Monday, February 7, 2011

NEGATIVE PLANE - Stained Glass Revelations CD review

NEGATIVE PLANE - Stained Glass Revelations CD
Ajna Offensive
Genre: Black Metal
Rating: 5/5

This is my first time listening to this three piece from New York although this is their second full length. Their debut, Et in Saecula Saeculorum, came out in 2006 also on Ajna Offensive. After listening to this once I knew I'd have to get their first one as well. What I like about NEGATIVE PLANE is that they incorporate early first wave black metal, proto-thrash and classic doom to create their sound. In this era of experimentation and stretching of boundaries it's good to hear a band keep things in the Metal extreme. Stained Glass Revelations is haunting as well as brutal to the senses. The opening instrumental, "The Fall" welcomes you like a Gothic version of something Quorthorn would have come up with given the chance. It's very nocturnal, very eerie and an incredible way to open this release up. You get this feeling that you're standing in front of two massive doors in some dark subterranean realm and they are opening. What lurks inside is this BATHORY/POSSESSED/HELLHAMMER hybrid. "Lamentations & Ashes" bursts out like it wants to rip you to shreds. The low fi production on here makes it just the more menacing and sounding like it came out in the late 1980's.

"Angels Veiled of Bone" opens with tremolo picked (or tapped?) surf style intro as if the VENTURES put out a Gothic Doom covers album, after a minute we're into the plodding filth. Even with the obvious influences from the past, guitarist/vocalist Nameless Void is not beholden to the mere simplicity when it comes to guitar talent and style. Amidst these long epics of dark atmospheric fog he opens up a bag of six string skills that would have your average Tech Death guitar god bow in defeat. As far as vocals go his throat must be a burning cauldron. Drummer Bestial Devotion also adds backing vocals which at times are almost medieval choir-like. As far as his drumming goes it's adequate and he doesn't use triggers. D.G.'s bass playing is barely audible most of the time but we are talking Black Metal here folks. Most of the audio onslaught comes from Nameless Void' vocals and guitar work and most of the tracks on here are long dark passages with some exceptions. "The Third Hour" is a short Bach inspired piano piece which cements the Gothic tone of Doom to this release a third of the way in. "Charnel Spirit" is a little over a minute's worth of dark guitar ambiance and makes a great segue for "All Souls" which is Quorthorn worship with staccatos running amok. The other short piece is the church organ opening, another Bach inspired piece, to the epic title track.

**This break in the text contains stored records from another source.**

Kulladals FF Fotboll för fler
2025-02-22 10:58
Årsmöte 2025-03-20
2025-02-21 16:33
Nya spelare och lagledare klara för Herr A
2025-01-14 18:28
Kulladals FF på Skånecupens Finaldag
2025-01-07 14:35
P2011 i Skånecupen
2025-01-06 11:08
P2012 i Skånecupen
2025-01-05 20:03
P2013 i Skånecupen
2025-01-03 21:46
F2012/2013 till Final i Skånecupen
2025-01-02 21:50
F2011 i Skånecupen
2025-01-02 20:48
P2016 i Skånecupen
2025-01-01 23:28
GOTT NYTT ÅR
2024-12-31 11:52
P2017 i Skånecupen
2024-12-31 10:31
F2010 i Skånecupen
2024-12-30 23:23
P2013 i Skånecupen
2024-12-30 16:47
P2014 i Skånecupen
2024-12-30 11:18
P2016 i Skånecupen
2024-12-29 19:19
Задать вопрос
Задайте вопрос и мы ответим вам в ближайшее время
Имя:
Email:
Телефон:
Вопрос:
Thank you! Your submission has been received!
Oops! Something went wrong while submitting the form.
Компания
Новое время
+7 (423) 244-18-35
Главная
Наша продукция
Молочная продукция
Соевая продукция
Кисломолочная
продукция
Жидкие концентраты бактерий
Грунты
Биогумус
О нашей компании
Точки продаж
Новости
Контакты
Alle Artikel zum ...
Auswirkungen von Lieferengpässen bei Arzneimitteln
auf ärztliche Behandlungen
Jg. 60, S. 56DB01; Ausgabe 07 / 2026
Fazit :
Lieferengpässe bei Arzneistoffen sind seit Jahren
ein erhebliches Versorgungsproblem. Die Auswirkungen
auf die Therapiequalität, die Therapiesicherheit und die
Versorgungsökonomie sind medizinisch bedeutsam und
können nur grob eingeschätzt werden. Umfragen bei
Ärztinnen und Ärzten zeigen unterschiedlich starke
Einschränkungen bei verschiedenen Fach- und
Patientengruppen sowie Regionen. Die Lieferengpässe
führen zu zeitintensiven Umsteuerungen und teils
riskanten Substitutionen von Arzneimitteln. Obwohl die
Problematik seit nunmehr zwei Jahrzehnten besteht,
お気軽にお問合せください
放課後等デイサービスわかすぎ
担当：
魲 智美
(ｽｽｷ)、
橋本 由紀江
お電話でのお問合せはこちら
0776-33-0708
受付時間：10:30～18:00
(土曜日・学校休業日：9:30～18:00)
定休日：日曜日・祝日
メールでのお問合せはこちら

Stained Glass Revelations is a blackened doom and gloom composition. It's black metal meets the film score for a 1960's Edgar Allan Poe inspired AIP horror flick by Roger Corman. It's the type of release that fans of black metal (the real ones and not hipsters) will immerse themselves into. It conjures up a dark and foreboding atmosphere with a Gothic dose of grandiose with the defining influences being strictly in the metal realm. I'm sure there will be those in the clueless section that will exalt some modern day progressiveness about Stained Glass Revelations. They will be wrong since this sounds like it came from some long forgotten catacomb underneath the cathedral of dread. Only those with the willingness to entertain the thought of actually dying after listening to this need apply.